December 16, 2013

Obama has 3 options for how to modify Obamacare

Conservative strategists are now contemplating Obama's next move re the laughably-misnamed "Affordable Care Act."  Right now congressional Democrats are reportedly unhappy about having to face voters angry over losing their health insurance, so the betting is that Obie will take one of three tacks:

First is to simply continue changing or just not enforcing parts of the law's language that are causing Democrat candidates such grief--which is what he did in delaying a couple of "mandate" start-dates by a year, until safely after next year's election.  Obama has gotten very good at the mechanics of this:  He knows the best way is by verbal instruction to his HHS secretary, with the announcement made at 5:30 pm on a Friday--too late to hit the evening news that day, and old news (thus of no interest to editors) by Monday.  And of course almost no one watches the news on the weekend.

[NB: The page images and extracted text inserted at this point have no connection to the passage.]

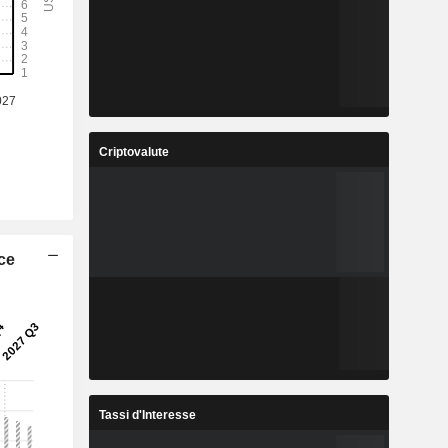
Criptovalute
ice
Tassi d'Interesse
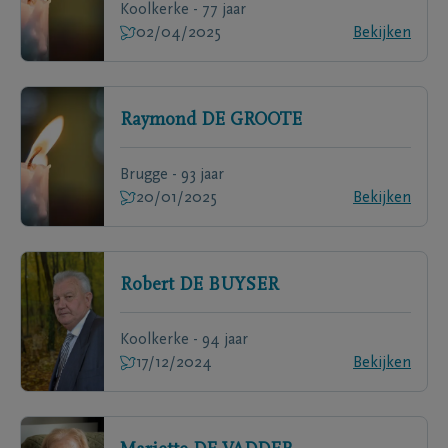
Koolkerke - 77 jaar
02/04/2025
Bekijken
Raymond
DE GROOTE
Brugge - 93 jaar
20/01/2025
Bekijken
Robert
DE BUYSER
Koolkerke - 94 jaar
17/12/2024
Bekijken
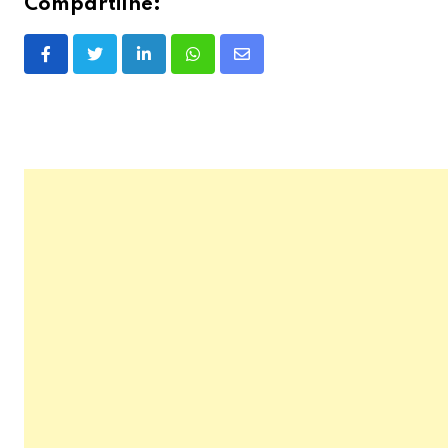
Compartilhe:
LinkedIn
Whatsapp
Share
via
Email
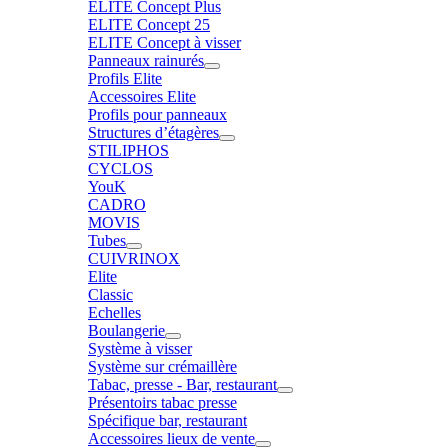
ELITE Concept Plus
ELITE Concept 25
ELITE Concept à visser
Panneaux rainurés
Profils Elite
Accessoires Elite
Profils pour panneaux
Structures d’étagères
STILIPHOS
CYCLOS
YouK
CADRO
MOVIS
Tubes
CUIVRINOX
Elite
Classic
Echelles
Boulangerie
Système à visser
Système sur crémaillère
Tabac, presse - Bar, restaurant
Présentoirs tabac presse
Spécifique bar, restaurant
Accessoires lieux de vente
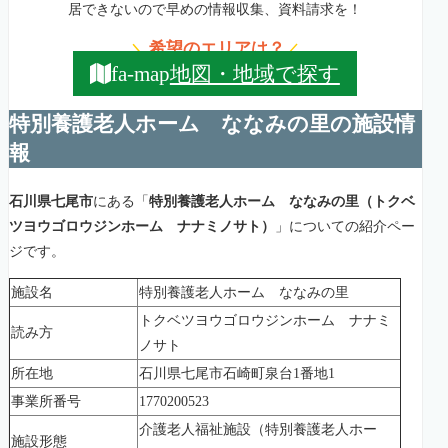
居できないので早めの情報収集、資料請求を！
希望のエリアは？
＼
／
地図・地域で探す
fa-map
特別養護老人ホーム ななみの里の施設情
報
石川県七尾市
にある「
特別養護老人ホーム ななみの里（トクベ
ツヨウゴロウジンホーム ナナミノサト）
」についての紹介ペー
ジです。
施設名
特別養護老人ホーム ななみの里
トクベツヨウゴロウジンホーム ナナミ
読み方
ノサト
所在地
石川県七尾市石崎町泉台1番地1
事業所番号
1770200523
介護老人福祉施設（特別養護老人ホー
施設形態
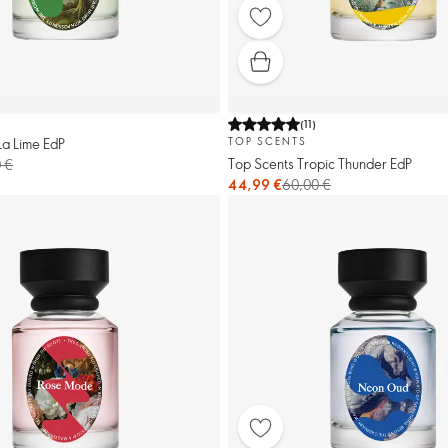
(
11
)
La Lime EdP
TOP SCENTS
Top Scents Tropic Thunder EdP
 €
44,99 €
60,00 €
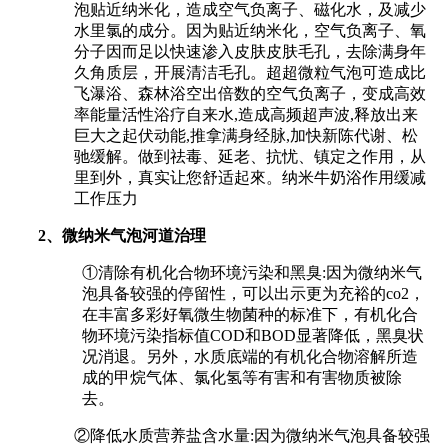
泡贴近纳米化，造成空气负离子、磁化水，及减少
水里氯的成分。因为贴近纳米化，空气负离子、氧
分子因而足以快速渗入皮肤皮肤毛孔，去除满身年
久角质层，开展清洁毛孔。超超微粒气泡可造成比
飞瀑浴、森林浴空出倍数的空气负离子，变成高效
率能量活性浴疗自来水,造成高频超声波,释放出来
巨大之起伏动能,推拿满身经脉,加快新陈代谢、松
驰缓解。做到祛毒、延老、抗忧、镇定之作用，从
里到外，真实让您舒适起來。纳米牛奶浴作用缓减
工作压力
2
、微纳米气泡河道治理
①清除有机化合物环境污染和黑臭:因为微纳米气
泡具备较强的停留性，可以出示更为充裕的co2，
在丰富多彩好氧微生物菌种的标准下，有机化合
物环境污染指标值COD和BOD显著降低，黑臭状
况消退。另外，水质底端的有机化合物溶解所造
成的甲烷气体、氯化氢等有害和有害物质被除
去。
②降低水质营养盐含水量:因为微纳米气泡具备较强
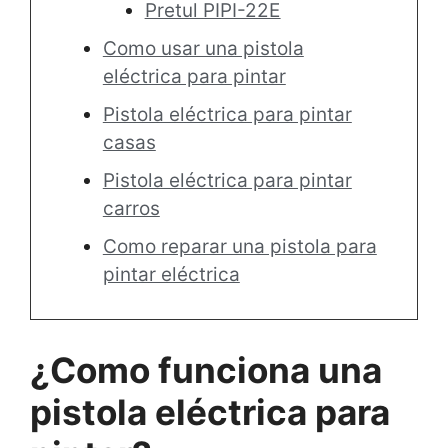
Pretul ‎PIPI-22E
Como usar una pistola
eléctrica para pintar
Pistola eléctrica para pintar
casas
Pistola eléctrica para pintar
carros
Como reparar una pistola para
pintar eléctrica
¿Como funciona una
pistola eléctrica para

The second possibility is to rescind 95% of the thing--again by presidential order--and just keep the uncontroversial "goodies":  kids could still be kept on parents' policies til age 26, insurance can't be denied due to pre-existing conditions, maybe one more.  This would give him a PR win--"The ACA was a great law and a great idea, but the Republicans wouldn't support it.  I fought the good fight but finally my aides told me too many people were losing coverage due to greedy insurance companies cancelling them, even though the law didn't require them to do that.  [False but who'll check?]  So I've listened to the people and you can have your old policies back."

The third possibility is that he'll use the debacle to go for the whole enchilada:  to establish a full-on "single-payer" system, in which the government runs the whole shebang.  Liberals and "progressives" are very open about saying this is what they want, and most Democrats are too uninformed to care one way or the other--as long as someone gives them free health care, they couldn't care less who picks up the tab.

Seems t' me the cleverest path would be #2, but I don't think he'll take that one because he'd consider it too much of an admission of error.  And admitting any mistake--even a trivial one, and this isn't--doesn't seem to be in the narcissist's playbook.

I don't see how he can get single-payer without the support of congress, which doesn't seem to be likely.  Oh, he could do it by yet another executive decree--and congress still couldn't impeach him because of Dem control of the senate.  But I think he senses he'd lose a fair percentage of the normally-slobbering media if he does.  For a narcissist, that's a bridge too far.

So I think we're left with Option 1:  Applying a series of "patches" by ordering Sebelius to re-write damaging regs to make them more palatable to voters.  Uncontroversial.  Already accepted.  Illegal as hell, but no one will stop him.